Quand la masse des gens a
besoin de croire une chose qui va à l'encontre de la réalité, il
lui est extrêmement difficile d'arriver à percevoir celle-ci. Et,
si on tente de transmettre la conscience de celle-ci c'est
pratiquement impossible. Expliquer le contraire de ce que vos
interlocuteurs veulent croire, neutraliser en eux l'effet du syndrome
idéologique de Stockholm, est autant dire rigoureusement impossible.
Ce qui ne les empêche pas de se douter éventuellement de quelque
chose d'inhabituel en voyant votre comportement. Ainsi, par exemple,
tout dernièrement une grande et très belle jeune femme inconnue
s'asseyait juste face à moi dans le métro. Elle n'a pas arrêté de
me regarder en utilisant l'arsenal habituel féminin en usage à
Paris pour regarder un homme en faisant semblant de ne pas le faire.
Par exemple : le balayage, qui consiste à balayer un large champ de
vision dans lequel se trouve par hasard l'homme qu'on veut regarder.

§ **Documents sources**
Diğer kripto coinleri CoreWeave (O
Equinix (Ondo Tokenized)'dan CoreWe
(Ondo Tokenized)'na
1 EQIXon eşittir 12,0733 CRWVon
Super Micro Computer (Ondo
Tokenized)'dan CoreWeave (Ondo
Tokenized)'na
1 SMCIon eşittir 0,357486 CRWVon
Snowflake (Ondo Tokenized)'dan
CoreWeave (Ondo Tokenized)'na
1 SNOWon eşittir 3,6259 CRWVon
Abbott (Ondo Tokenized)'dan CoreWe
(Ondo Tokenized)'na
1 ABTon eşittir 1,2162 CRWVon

§ **Tâche assignée**
Relevez dans l'extrait tous les adverbes terminés en « -ment », dans l'ordre où ils apparaissent.

§ **Réponse**
extrêmement, pratiquement, rigoureusement, éventuellement, dernièrement